Phenylalanine aminomutase catalyses the conversion of 2S-α-phenylalanine to 3R-β-phenylalanine. (2) Naturally, this enzyme is involved in the synthesis of trans-cinnamate from L-phenylalanine, an important part of Phenylpropanoid metabolism. It is also known to catalyse the initial step of N-benzoyl phenylisoserinoyl biosynthesis, which functions as the side chain of the anticancer drug Paclitaxel. (1) Recombinant phenylalanine aminomutase has a sequence of 698 amino acid residues with a molecular mass of 76,530 Daltons and maintains stability at a pH of 9-11 and temperature of 60-70C.

Characterisation

The PAM-SnoopT gBlock was synthesised by IDT. PAM-SnoopT was ligated into pET19b plasmid backbone by Gibson assembly and transformed into competent T7 express E.coli cells.
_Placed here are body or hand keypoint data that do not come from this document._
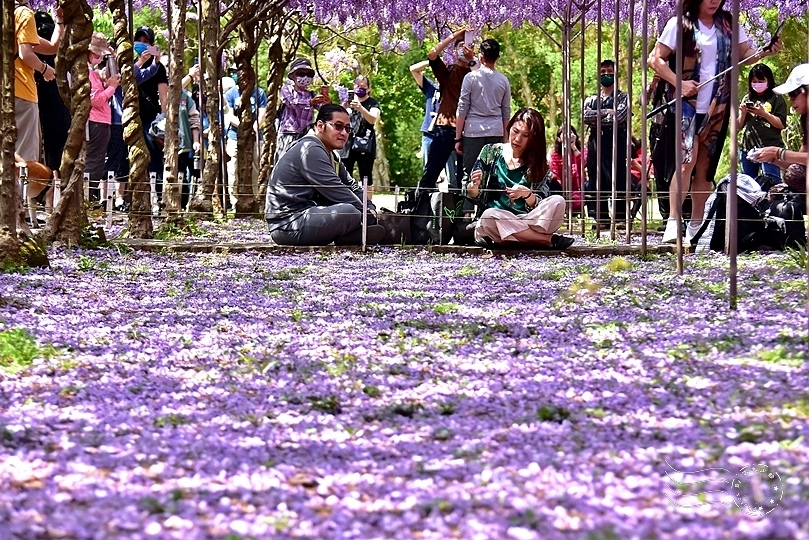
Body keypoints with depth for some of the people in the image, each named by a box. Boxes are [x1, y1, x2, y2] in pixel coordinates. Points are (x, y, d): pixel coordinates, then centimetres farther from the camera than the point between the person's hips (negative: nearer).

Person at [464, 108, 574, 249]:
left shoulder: (539, 164, 8)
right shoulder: (490, 152, 8)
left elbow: (539, 207, 1)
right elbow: (473, 196, 10)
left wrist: (527, 194, -20)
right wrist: (474, 186, -13)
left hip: (528, 222, 0)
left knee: (557, 201, -24)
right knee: (490, 215, -37)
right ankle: (549, 240, -28)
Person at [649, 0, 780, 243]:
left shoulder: (729, 24, 6)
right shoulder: (680, 25, -6)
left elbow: (745, 53, 4)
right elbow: (656, 59, -4)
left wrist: (766, 52, -16)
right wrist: (679, 82, -16)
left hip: (717, 107, 5)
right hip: (687, 104, -5)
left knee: (705, 168, 9)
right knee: (687, 161, -18)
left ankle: (696, 228, 15)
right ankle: (673, 224, -21)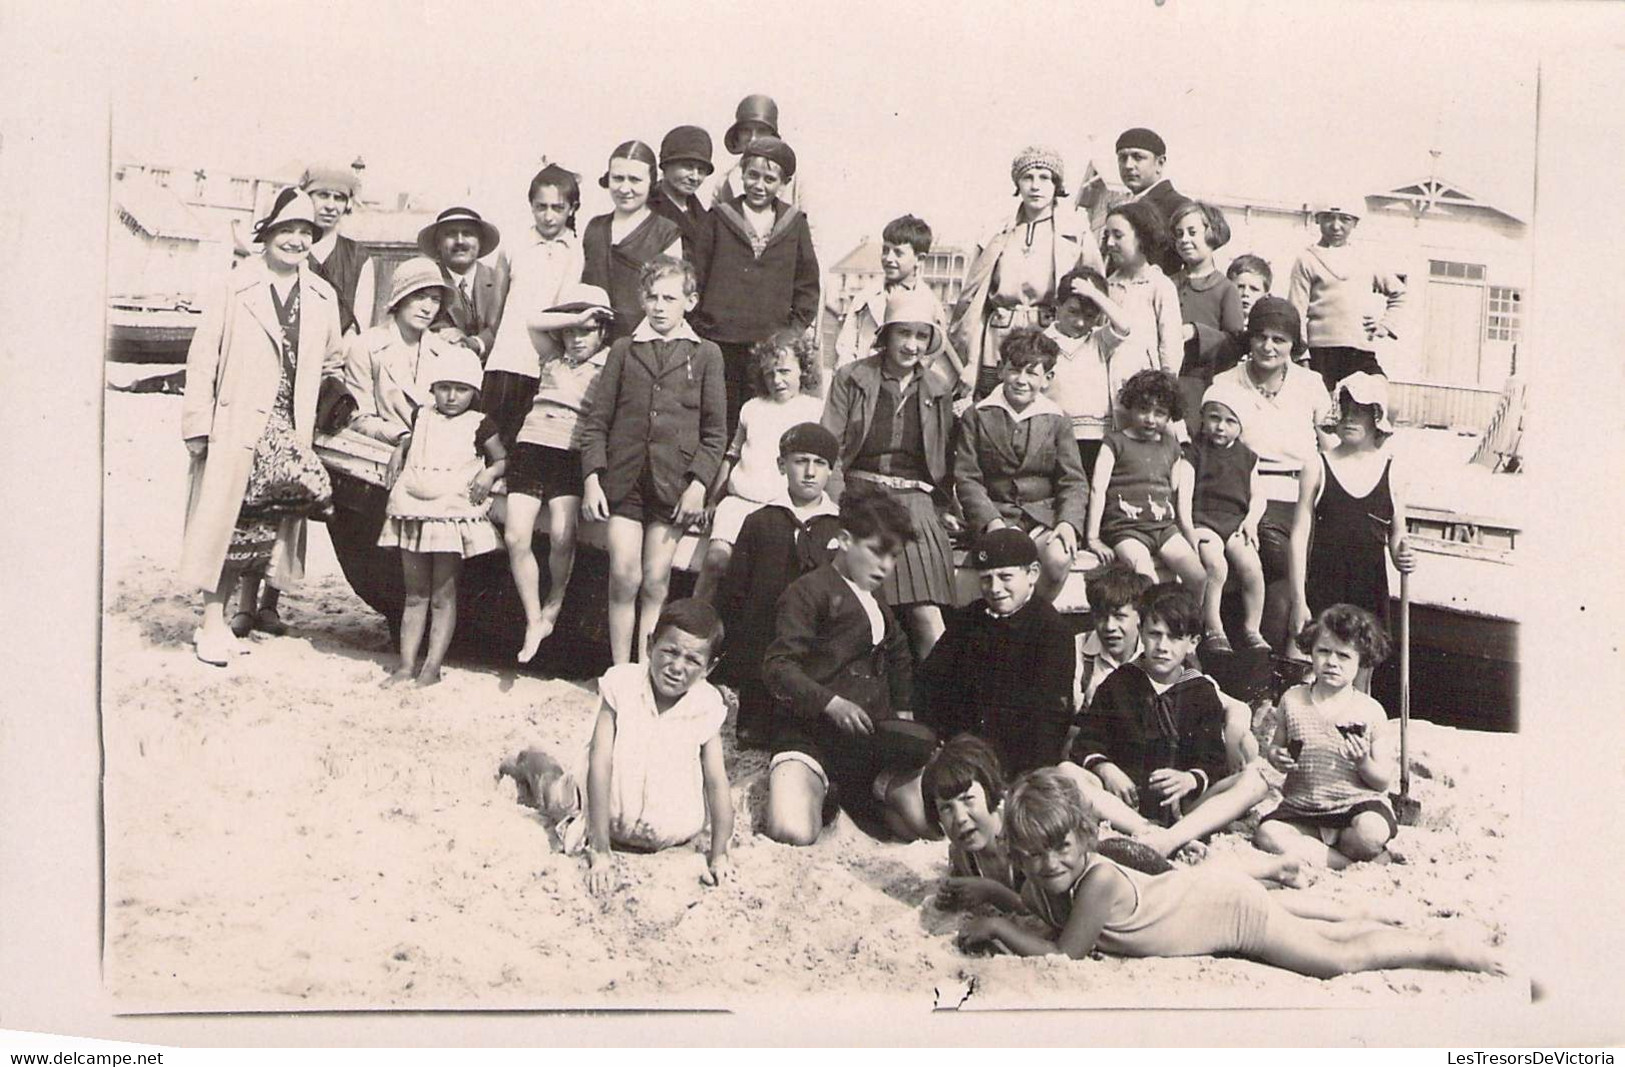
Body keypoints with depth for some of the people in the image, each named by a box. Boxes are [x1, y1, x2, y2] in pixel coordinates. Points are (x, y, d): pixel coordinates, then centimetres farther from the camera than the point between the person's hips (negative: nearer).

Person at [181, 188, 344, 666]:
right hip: (235, 424, -4)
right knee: (224, 522, -2)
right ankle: (213, 623, 5)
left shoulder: (323, 298, 10)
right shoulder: (235, 286, -1)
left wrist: (310, 419, 10)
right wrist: (198, 424, -8)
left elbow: (330, 364, 21)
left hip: (289, 429, 4)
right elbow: (203, 356, -3)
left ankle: (249, 610, 18)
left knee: (269, 524, 7)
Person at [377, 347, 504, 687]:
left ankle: (432, 667, 4)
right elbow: (405, 444, 30)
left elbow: (502, 458, 7)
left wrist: (490, 474, -12)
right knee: (415, 594, 8)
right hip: (413, 512, 4)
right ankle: (406, 664, 12)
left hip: (453, 514, -4)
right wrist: (397, 457, 11)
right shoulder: (422, 417, 12)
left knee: (442, 595, 0)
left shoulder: (478, 424, 0)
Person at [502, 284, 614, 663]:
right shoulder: (550, 361, 20)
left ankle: (554, 603, 6)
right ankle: (534, 621, 2)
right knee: (515, 537, -11)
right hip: (530, 447, 3)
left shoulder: (609, 365, 10)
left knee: (561, 536, -22)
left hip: (572, 455, -3)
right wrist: (573, 319, 9)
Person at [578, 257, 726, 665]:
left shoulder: (706, 355, 8)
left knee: (655, 582, 2)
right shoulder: (623, 350, 11)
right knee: (624, 577, -5)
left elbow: (715, 432, 6)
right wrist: (592, 477, -2)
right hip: (623, 479, 1)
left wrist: (699, 483, -5)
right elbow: (596, 421, 8)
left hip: (674, 484, -1)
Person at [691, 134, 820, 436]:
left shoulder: (794, 222, 9)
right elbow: (695, 277, 7)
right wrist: (697, 327, 1)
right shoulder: (720, 218, 6)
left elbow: (807, 285, 13)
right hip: (720, 341, -1)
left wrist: (795, 331, 4)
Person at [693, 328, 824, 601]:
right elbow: (731, 458, 26)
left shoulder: (817, 410, 10)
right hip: (739, 500, 3)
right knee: (716, 558, -19)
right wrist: (711, 502, 20)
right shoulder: (752, 408, 20)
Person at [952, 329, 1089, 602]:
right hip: (996, 515, -2)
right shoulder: (976, 417, 6)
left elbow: (1074, 481, 6)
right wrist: (991, 521, -15)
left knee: (1058, 557, -29)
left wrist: (1068, 522, -13)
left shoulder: (1057, 420, 10)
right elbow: (966, 478, 0)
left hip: (1044, 515, 2)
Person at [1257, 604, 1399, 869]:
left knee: (1371, 832, -35)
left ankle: (1312, 853, -8)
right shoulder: (1292, 700, 5)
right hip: (1302, 809, 2)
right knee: (1267, 834, -26)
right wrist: (1274, 756, -9)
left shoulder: (1370, 711, -1)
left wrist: (1363, 762, -20)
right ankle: (1348, 862, -19)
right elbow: (1276, 745, 15)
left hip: (1357, 804, -2)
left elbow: (1383, 780, 1)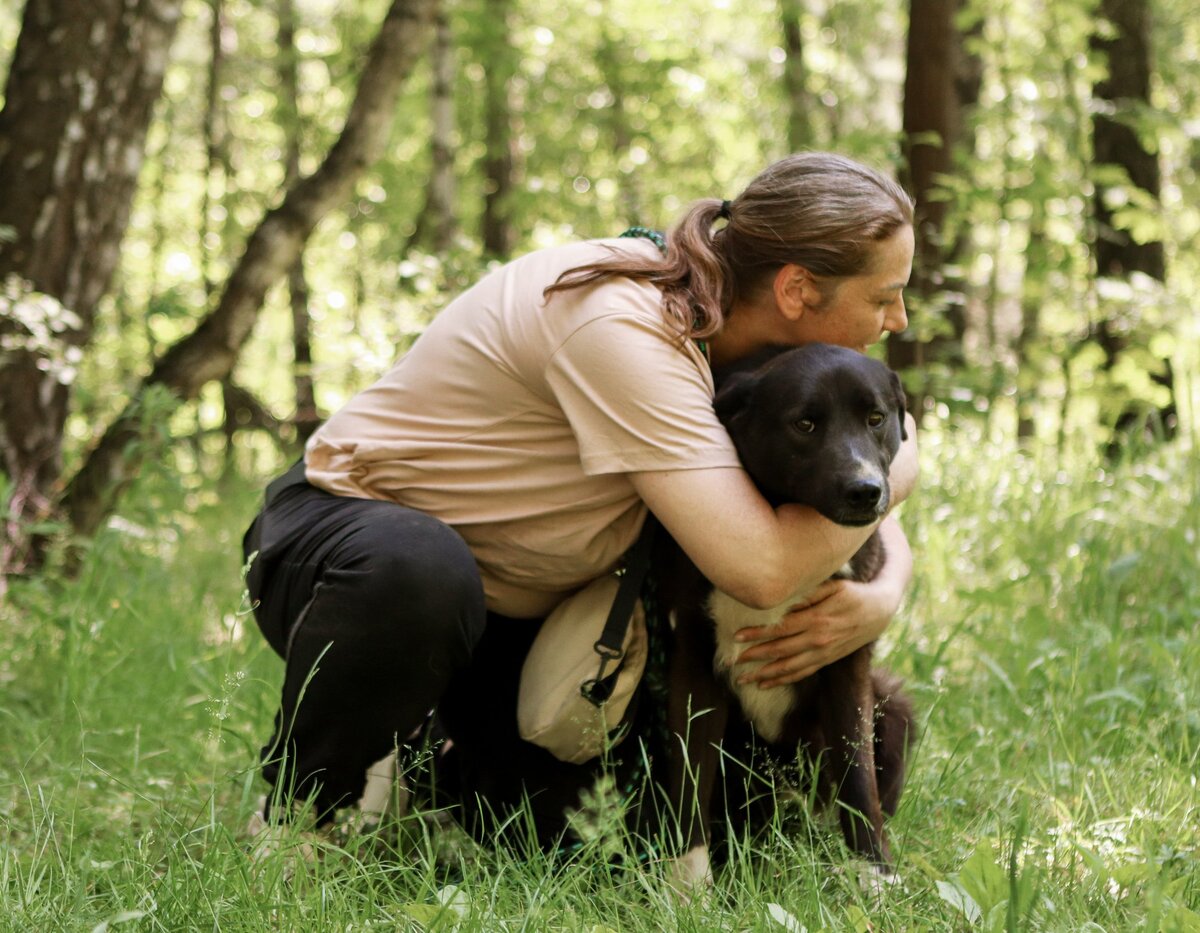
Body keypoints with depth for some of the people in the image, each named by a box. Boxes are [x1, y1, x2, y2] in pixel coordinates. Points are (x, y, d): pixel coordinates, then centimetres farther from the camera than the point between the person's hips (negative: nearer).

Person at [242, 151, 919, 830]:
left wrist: (883, 598, -21)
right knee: (416, 569, -43)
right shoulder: (623, 326, -33)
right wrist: (898, 468, -23)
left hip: (511, 614, 8)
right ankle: (293, 822, -17)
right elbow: (760, 569, -40)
Colony PCR was performed using primers listed below and the amplicon was visualised by gel electrophoresis.

Primers used:

- T7 Forward : 5’-TAATACGACTCACTATAGGG

- T7 Reverse : 5’-GCTAGTTATTGCTCAGCGG

A small scale grow up of colonies was performed and plasmid DNA was extracted via a QIAGEN miniprep kit. Miniprepped samples were visualised via gel electrophoresis (Figure 1) and submitted for sequencing by the Ramaciotti Centre for Genomics (Figure 2).

Starter culture was made for colonies of interest and large-scale grow up was done. Expression of the recombinant protein was induced using IPTG and harvested cells were lysed via Sonication. The His-tagged protein was then purified via IMAC. Results are shown on figure 3.